Figure 13 illustrates another embodiment of apparatus 100 and methods for producing the present shingles 40. Again, the apparatus 100 may be self contained, or it may be just one aspect of a larger apparatus (not shown) for producing shingles 40. In either case, at the right-hand side of Figure 13, a continuous strip 72 of shingles 40 enters the apparatus. The strip 72 may pass through a pair of rollers 74 before being fed onto, and passing over the top of, an outer drum 102. After passing over the outer drum 102, the strip 72 may pass through another pair of rollers 74. Guides (not shown) may ensure that the strip 72 is positioned correctly along a longitudinal axis of the drum 102.

First and second drums 104, 106 are positioned within the outer drum 102. In the illustrated embodiment, the first drum 104 is positioned at approximately 3 o'clock on the outer drum 102, and the second drum 106 is positioned at approximately 12 o'clock on the outer drum 102. However, those of ordinary skill in the art will appreciate that the first and second drums 104, 106 could be positioned at other locations within the outer drum 102, and that the first and second drums 104, 106 could be positioned outside the outer drum 102.

The first drum 104 includes puncturing apparatus (not shown), and is similar in configuration to the first drum 76 described above. The second drum 106 includes injecting apparatus (not shown), and is similar in configuration to the second drum 80 described above. Outer surfaces 108, 110 of the first and second drums 104, 106, respectively, may abut an inner surface 112 of the outer drum 102. The drums 102, 104, 106 preferably rotate at appropriate angular velocities so that as the drums 102, 104, 106 all rotate the outer surfaces 108, 110 of the

first and second drums 104, 106 do not slip with respect to the inner surface 112 of the outer drum 102.

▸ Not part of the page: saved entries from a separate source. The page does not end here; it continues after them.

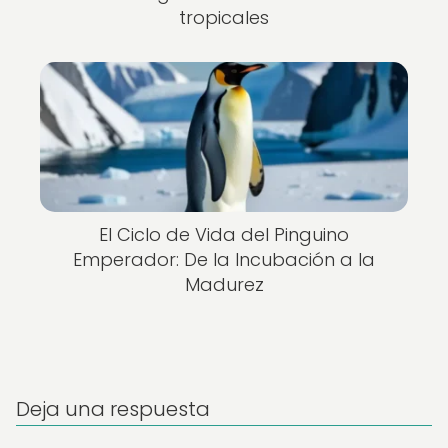
tropicales
El Ciclo de Vida del Pinguino
Emperador: De la Incubación a la
Madurez
Deja una respuesta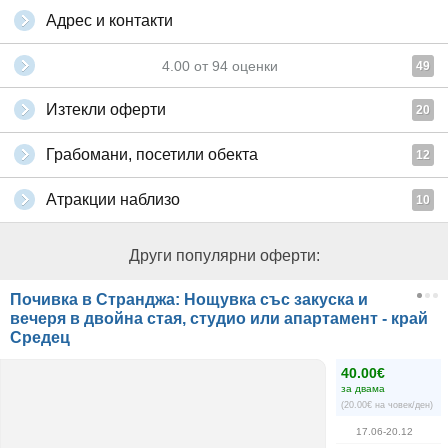
Адрес и контакти
4.00
от
94
оценки
49
Изтекли оферти
20
Грабомани, посетили обекта
12
Атракции наблизо
10
Други популярни оферти:
Почивка в Странджа: Нощувка със закуска и
вечеря в двойна стая, студио или апартамент - край
Средец
40.00€
за двама
(20.00€ на човек/ден)
17.06-20.12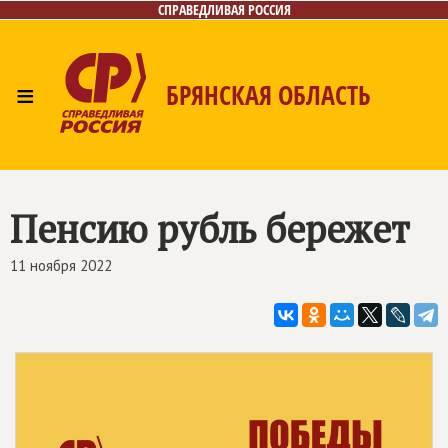
СПРАВЕДЛИВАЯ РОССИЯ
≡
БРЯНСКАЯ ОБЛАСТЬ
Главная
Новости
Лица
Фото/Видео
Газета
Контакты
Пенсию рубль бережет
11 ноября 2022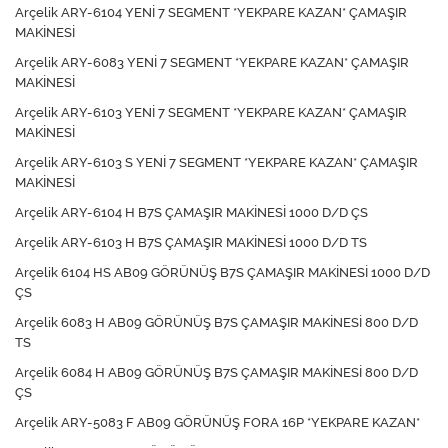
Arçelik ARY-6104 YENİ 7 SEGMENT *YEKPARE KAZAN* ÇAMAŞIR
MAKİNESİ
Arçelik ARY-6083 YENİ 7 SEGMENT *YEKPARE KAZAN* ÇAMAŞIR
MAKİNESİ
Arçelik ARY-6103 YENİ 7 SEGMENT *YEKPARE KAZAN* ÇAMAŞIR
MAKİNESİ
Arçelik ARY-6103 S YENİ 7 SEGMENT *YEKPARE KAZAN* ÇAMAŞIR
MAKİNESİ
Arçelik ARY-6104 H B7S ÇAMAŞIR MAKİNESİ 1000 D/D ÇS
Arçelik ARY-6103 H B7S ÇAMAŞIR MAKİNESİ 1000 D/D TS
Arçelik 6104 HS AB09 GÖRÜNÜŞ B7S ÇAMAŞIR MAKİNESİ 1000 D/D
ÇS
Arçelik 6083 H AB09 GÖRÜNÜŞ B7S ÇAMAŞIR MAKİNESİ 800 D/D
TS
Arçelik 6084 H AB09 GÖRÜNÜŞ B7S ÇAMAŞIR MAKİNESİ 800 D/D
ÇS
Arçelik ARY-5083 F AB09 GÖRÜNÜŞ FORA 16P *YEKPARE KAZAN*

The outer drum 102 includes a plurality of holes (not shown) in its surface. In one embodiment, the holes are evenly spaced around the circumference of the drum 102. The holes align with the puncturing apparatus and the injecting apparatus on the first and second drums 104, 106, respectively, as the drums 102, 104, 106 rotate. Thus, the puncturing and injecting steps described above with respect to the apparatus 70 and methods illustrated in Figure 6 take place at the surface of the outer drum 102 as the strip 72 passes over the drum 102.

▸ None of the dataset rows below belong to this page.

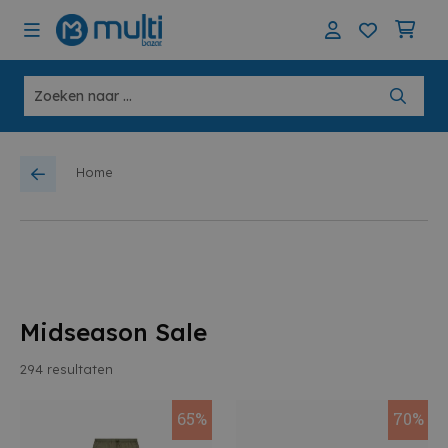
Home
Midseason Sale
294
resultaten
65%
70%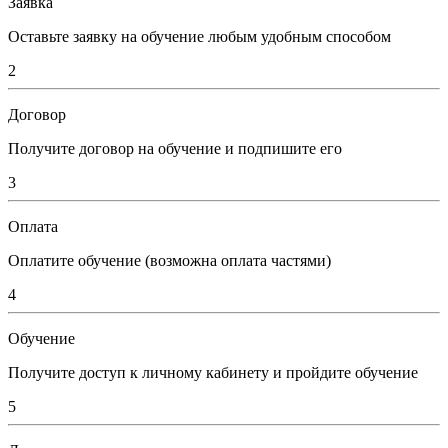
Заявка
Оставьте заявку на обучение любым удобным способом
2
Договор
Получите договор на обучение и подпишите его
3
Оплата
Оплатите обучение (возможна оплата частями)
4
Обучение
Получите доступ к личному кабинету и пройдите обучение
5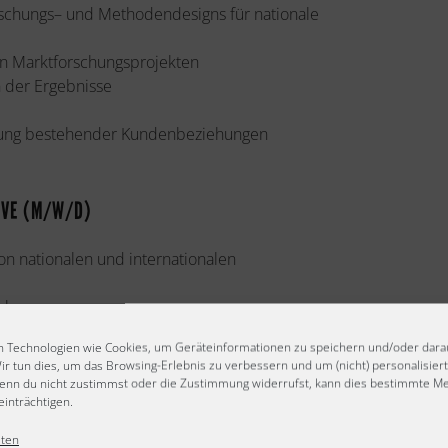
schungs– und Methodendesigns für nationale
en Marktforschungsprojekten
n der Ergebnisse
lung bestehender Kundenbeziehungen
TIVE (M/W/D)
on nationalen und internationalen
schung
d Tiefeninterviews
 Technologien wie Cookies, um Geräteinformationen zu speichern und/oder dara
ir tun dies, um das Browsing-Erlebnis zu verbessern und um (nicht) personalisie
enn du nicht zustimmst oder die Zustimmung widerrufst, kann dies bestimmte M
inträchtigen.
lten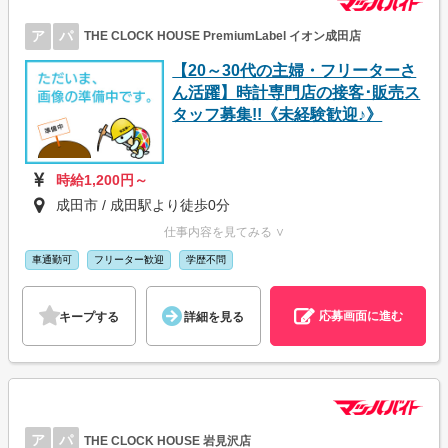
ア
パ
THE CLOCK HOUSE PremiumLabel イオン成田店
【20～30代の主婦・フリーターさ
ん活躍】時計専門店の接客･販売ス
タッフ募集!!《未経験歓迎♪》
時給1,200円～
成田市 / 成田駅より徒歩0分
仕事内容を見てみる ∨
車通勤可
フリーター歓迎
学歴不問
応募画面に進む
キープする
詳細を見る
ア
パ
THE CLOCK HOUSE 岩見沢店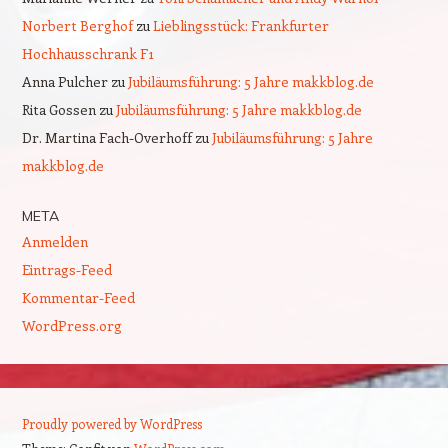
Norbert Berghof
zu
Lieblingsstück: Frankfurter
Hochhausschrank F1
Anna Pulcher
zu
Jubiläumsführung: 5 Jahre makkblog.de
Rita Gossen
zu
Jubiläumsführung: 5 Jahre makkblog.de
Dr. Martina Fach-Overhoff
zu
Jubiläumsführung: 5 Jahre
makkblog.de
META
Anmelden
Eintrags-Feed
Kommentar-Feed
WordPress.org
Proudly powered by WordPress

Figure 14 illustrates an alternative embodiment of apparatus 120 for performing puncturing and injecting steps. In the illustrated embodiment, the puncturing and injecting tools comprise a single apparatus 120. The apparatus 120 includes an injection nozzle 122. A lumen 124 of the injection nozzle 122 houses a puncturing tool 126 that is selectively retractable. The apparatus 120 may be positioned on the inside of a drum 128, similarly to the injecting apparatus 82 described above. As the strip 72 passes over the drum 128, the puncturing tool 126 punctures the strip 72 to produce a hole 130, and the injection nozzle subsequently injects liquefied rivet 132 material into the hole 130.

Scope of the Invention

The above presents a description of the best mode contemplated for carrying out the present shingles and methods of producing shingles, and of the manner and process of making and using them, in such full, clear, concise, and exact terms as to enable any person skilled in the art to which they pertain to make and use these shingles and methods. These shingles and methods are, however, susceptible to modifications and alternate constructions from those discussed above that are fully equivalent. Consequently, these shingles and methods are not limited to the particular embodiments disclosed. On the contrary, these shingles and methods cover all modifications and alternate constructions coming within the spirit and scope of the shingles and methods as generally expressed by the following claims, which particularly point out and distinctly claim the subject matter of the shingles and methods.